Although the guidelines of various countries for hepatitis B make it clear that strong and low drug-resistant drugs should be the first choice of hepatitis B treatment, in China, 60% to 70% of hepatitis B patients still use highly drug-resistant drugs such as lamivudine, adefovir and telbivudine, especially in second- and third-tier cities and rural areas. It is reported that this updated guideline clearly points out that tenofovir disoproxil and entecavir, the representative drugs of strong and low resistance, are the first choice for oral use in patients with chronic hepatitis B primary treatment, while highly resistant drugs are not recommended.

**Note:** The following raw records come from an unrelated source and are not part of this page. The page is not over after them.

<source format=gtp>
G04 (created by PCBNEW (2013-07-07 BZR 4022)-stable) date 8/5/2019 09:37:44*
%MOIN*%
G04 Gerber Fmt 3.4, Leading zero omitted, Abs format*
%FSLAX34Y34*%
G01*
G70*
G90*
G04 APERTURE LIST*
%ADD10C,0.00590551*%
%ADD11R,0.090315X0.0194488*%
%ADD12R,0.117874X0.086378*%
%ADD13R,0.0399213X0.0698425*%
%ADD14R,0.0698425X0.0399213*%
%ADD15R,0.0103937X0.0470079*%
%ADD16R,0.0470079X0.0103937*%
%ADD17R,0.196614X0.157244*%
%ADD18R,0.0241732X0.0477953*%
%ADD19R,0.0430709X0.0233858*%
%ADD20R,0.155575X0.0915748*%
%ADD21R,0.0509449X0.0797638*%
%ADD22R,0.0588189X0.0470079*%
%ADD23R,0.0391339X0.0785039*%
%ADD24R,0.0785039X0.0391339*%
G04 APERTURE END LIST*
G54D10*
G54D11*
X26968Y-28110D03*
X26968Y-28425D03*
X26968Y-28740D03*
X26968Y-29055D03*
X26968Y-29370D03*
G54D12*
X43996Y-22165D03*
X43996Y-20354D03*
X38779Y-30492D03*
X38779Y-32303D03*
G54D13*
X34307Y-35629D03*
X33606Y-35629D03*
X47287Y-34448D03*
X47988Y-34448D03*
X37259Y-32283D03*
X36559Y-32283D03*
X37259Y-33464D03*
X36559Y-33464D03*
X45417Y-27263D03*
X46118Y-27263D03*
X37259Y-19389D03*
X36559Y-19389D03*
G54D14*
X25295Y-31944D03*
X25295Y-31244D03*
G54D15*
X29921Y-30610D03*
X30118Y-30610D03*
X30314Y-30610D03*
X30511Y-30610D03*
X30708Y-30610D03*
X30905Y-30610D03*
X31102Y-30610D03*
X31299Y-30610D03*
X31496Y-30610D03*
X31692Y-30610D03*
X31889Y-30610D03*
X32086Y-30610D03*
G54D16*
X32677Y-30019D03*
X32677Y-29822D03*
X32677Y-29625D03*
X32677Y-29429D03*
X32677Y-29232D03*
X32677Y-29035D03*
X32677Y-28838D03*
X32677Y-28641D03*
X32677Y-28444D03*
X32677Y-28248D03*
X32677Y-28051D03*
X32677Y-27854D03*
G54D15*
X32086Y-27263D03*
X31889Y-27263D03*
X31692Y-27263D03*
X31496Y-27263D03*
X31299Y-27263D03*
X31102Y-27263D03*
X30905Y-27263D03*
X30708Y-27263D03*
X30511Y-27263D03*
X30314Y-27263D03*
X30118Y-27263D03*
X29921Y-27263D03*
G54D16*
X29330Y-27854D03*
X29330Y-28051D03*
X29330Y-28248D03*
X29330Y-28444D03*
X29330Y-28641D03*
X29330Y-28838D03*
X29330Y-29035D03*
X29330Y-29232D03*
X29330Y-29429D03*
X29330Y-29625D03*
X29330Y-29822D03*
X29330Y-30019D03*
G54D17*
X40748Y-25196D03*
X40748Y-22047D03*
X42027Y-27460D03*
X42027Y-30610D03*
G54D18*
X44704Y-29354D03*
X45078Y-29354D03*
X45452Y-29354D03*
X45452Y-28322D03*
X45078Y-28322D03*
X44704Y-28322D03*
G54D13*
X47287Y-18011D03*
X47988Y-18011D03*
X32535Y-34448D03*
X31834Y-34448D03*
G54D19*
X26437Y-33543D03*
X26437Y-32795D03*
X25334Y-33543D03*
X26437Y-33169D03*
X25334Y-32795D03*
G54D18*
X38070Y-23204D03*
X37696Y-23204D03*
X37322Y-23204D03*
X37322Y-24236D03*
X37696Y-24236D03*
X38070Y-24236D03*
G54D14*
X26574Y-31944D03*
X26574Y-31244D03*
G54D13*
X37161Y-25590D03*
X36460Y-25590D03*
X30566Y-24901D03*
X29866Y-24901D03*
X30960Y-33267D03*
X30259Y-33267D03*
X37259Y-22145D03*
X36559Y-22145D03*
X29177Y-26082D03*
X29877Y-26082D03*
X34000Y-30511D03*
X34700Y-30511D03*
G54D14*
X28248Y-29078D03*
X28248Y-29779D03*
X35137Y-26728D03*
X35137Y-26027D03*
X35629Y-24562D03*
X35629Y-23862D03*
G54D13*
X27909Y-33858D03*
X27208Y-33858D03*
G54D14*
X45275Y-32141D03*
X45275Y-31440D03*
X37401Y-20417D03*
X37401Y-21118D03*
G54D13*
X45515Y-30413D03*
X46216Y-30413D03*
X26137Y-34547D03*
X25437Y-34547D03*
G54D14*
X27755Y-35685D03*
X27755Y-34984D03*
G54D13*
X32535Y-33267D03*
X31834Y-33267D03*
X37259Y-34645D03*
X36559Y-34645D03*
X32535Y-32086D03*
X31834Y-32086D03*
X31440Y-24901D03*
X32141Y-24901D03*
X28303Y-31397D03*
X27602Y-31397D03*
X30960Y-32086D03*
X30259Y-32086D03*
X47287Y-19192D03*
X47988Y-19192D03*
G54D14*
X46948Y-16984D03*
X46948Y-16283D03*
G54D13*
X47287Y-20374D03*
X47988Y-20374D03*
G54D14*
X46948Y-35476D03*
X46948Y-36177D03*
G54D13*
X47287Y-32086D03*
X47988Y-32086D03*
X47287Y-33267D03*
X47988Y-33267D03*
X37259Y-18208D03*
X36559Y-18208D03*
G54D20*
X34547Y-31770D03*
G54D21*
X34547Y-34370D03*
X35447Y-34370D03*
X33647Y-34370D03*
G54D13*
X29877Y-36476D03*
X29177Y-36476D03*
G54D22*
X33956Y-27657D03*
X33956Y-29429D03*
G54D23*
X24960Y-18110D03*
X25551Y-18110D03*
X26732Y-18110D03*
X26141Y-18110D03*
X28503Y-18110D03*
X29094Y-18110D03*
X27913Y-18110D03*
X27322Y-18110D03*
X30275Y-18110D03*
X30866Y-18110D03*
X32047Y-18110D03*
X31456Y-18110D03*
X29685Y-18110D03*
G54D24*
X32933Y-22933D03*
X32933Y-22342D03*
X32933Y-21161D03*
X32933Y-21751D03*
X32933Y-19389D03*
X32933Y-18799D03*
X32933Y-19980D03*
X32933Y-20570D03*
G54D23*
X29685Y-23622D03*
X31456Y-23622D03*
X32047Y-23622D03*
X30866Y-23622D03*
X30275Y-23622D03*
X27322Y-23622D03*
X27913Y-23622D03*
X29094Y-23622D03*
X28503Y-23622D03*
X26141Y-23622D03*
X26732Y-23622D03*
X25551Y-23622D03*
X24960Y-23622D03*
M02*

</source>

In March, WHO issued its first hepatitis B treatment guidelines with five main recommendations
In addition to the importance China attaches to hepatitis B prevention and control; in March this year, WHO released its first-ever guidance on the treatment of chronic hepatitis B. This guidance document covers all elements of treatment, from determining who needs to be treated, to which drugs to use and how to monitor infected individuals over time. The five main recommendations made are as follows.
1. the use of several simple, non-invasive tests to assess the staging of liver disease to assist in determining who needs to be treated
2. prioritizing the treatment of patients with cirrhosis – the most advanced stage of liver disease.

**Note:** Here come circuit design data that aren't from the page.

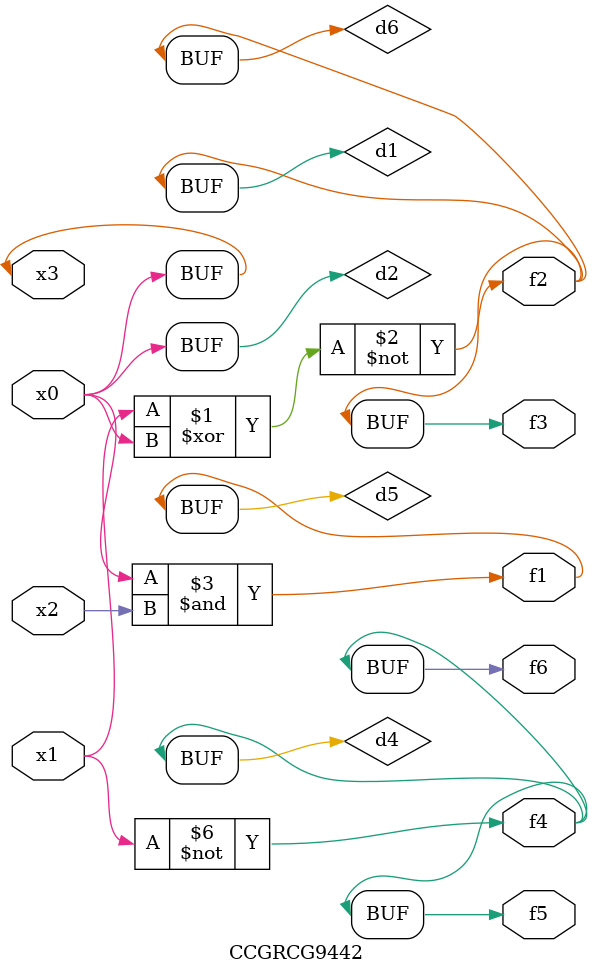
<source format=v>
module CCGRCG9442(
	input x0, x1, x2, x3,
	output f1, f2, f3, f4, f5, f6
);

	wire d1, d2, d3, d4, d5, d6;

	xnor (d1, x1, x3);
	buf (d2, x0, x3);
	nand (d3, x0, x2);
	not (d4, x1);
	nand (d5, d3);
	or (d6, d1);
	assign f1 = d5;
	assign f2 = d6;
	assign f3 = d6;
	assign f4 = d4;
	assign f5 = d4;
	assign f6 = d4;
endmodule

</source>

3. administering treatment for chronic hepatitis B using tenofovir or entecavir, two safe and highly effective drugs
4. regular monitoring using a simple test for early detection of liver cancer to assess whether the treatment given is effective and whether it needs to be stopped.
5. the specialized needs of specific populations, such as HIV co-infected persons, children and adolescents, and pregnant women, are also taken into account.